[Opening Given text section]

Get a copy of your credit report and score. You need to know where you stand before you make moves. You can get a free copy of your report from each of the three major credit reporting agencies—TransUnion, Equifax and Experian—once per year at the Annual Credit Report website (see Resources). As for your credit score, you can purchase it after seeing your free report.

Step 2

Correct mistakes on your report. If it contains inaccurate information, especially items that suggest identity theft, contact the proper credit reporting bureau to get it fixed. When you get your report, there will be prompts that guide you through the process you need to follow to get presumed mistakes checked and fixed. Cheryl Allebrand of Bankrate contends that achieving accuracy on your credit report is the fastest way to raise your score.

Step 3

Pay your bills on time. While specifics vary based on your personal credit profile, the Fair Isaac Corporation's FICO credit score simulator estimates that if a person with a 707 FICO score pays her bills on time, she could see her score move as high as 727 in just a month.

[Closing Given text section]

List of tasks
**1.** In the credit score steps, who contends that making a credit report accurate is the fastest way to raise a score?
**2.** Extend the credit score steps above, picking up after the final sentence of Step 3.

[Opening Data for analysis section]

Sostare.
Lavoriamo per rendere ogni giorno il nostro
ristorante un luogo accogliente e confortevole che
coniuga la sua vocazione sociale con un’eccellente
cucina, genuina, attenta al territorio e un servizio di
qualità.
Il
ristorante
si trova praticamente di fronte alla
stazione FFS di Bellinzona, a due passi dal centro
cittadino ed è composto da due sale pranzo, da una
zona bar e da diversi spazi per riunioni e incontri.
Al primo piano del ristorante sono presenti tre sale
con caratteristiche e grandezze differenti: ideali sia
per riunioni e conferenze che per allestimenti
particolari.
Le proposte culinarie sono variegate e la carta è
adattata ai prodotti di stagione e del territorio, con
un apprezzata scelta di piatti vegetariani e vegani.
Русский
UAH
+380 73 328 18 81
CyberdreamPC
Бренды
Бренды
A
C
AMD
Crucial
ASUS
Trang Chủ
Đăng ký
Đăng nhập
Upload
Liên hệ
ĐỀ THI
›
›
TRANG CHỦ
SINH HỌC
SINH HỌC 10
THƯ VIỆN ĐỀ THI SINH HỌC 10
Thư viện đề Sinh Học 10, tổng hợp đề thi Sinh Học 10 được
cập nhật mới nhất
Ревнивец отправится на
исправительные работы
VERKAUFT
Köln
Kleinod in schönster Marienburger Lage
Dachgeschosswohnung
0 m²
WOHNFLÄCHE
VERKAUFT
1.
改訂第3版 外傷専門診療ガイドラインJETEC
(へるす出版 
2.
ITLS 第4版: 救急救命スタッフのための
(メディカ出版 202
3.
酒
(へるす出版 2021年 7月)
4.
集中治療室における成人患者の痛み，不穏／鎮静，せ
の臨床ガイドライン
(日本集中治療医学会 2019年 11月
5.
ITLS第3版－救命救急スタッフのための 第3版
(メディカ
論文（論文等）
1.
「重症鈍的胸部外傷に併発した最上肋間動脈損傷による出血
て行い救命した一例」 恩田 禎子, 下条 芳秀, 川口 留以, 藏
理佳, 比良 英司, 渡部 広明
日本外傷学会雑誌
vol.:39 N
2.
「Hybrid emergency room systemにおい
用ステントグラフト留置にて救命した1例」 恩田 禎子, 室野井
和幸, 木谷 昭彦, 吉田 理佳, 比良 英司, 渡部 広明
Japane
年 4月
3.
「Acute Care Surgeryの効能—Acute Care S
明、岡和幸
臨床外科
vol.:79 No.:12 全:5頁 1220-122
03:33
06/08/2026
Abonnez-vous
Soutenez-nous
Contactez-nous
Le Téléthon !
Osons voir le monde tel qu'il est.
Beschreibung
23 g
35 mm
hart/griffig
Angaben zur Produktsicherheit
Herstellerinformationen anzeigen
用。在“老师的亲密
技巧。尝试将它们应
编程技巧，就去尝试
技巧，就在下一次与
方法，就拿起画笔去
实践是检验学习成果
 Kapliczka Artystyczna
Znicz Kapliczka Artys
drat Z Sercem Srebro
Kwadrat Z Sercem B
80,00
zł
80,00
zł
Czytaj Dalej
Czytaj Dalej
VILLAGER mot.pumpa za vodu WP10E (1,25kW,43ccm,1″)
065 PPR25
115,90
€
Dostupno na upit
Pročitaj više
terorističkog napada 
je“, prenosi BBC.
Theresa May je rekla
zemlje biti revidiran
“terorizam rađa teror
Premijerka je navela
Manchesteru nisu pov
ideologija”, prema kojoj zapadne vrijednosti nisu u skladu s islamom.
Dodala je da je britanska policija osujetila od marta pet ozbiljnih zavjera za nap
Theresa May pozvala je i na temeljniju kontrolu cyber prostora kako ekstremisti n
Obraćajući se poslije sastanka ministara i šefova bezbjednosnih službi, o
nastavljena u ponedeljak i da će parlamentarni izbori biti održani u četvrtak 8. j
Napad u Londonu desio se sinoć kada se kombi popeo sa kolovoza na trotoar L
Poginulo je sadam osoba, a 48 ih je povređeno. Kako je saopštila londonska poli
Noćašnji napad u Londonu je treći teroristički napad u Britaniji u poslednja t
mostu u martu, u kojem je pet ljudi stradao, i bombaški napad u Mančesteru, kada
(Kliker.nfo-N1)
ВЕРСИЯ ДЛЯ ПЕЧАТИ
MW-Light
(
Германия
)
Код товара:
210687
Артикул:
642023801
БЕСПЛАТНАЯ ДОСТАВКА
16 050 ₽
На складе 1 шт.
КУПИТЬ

[Closing Data for analysis section]

Answers
**1.** Cheryl Allebrand of Bankrate.

**2.**
Step 4

Chip away at balances. Paying down debt is one of the best ways to see credit score improvements. According to the MyFico website, decreasing the amount of revolving debt, such as credit card balances, you carry is the quickest way to bump up your score.

Step 5

Be prudent about closing accounts. A strong credit utilization rate helps keep your score up. If you keep the same balance, but close accounts, your ratio of debt relative to your overall credit limit between accounts goes up. This can actually lower your credit score.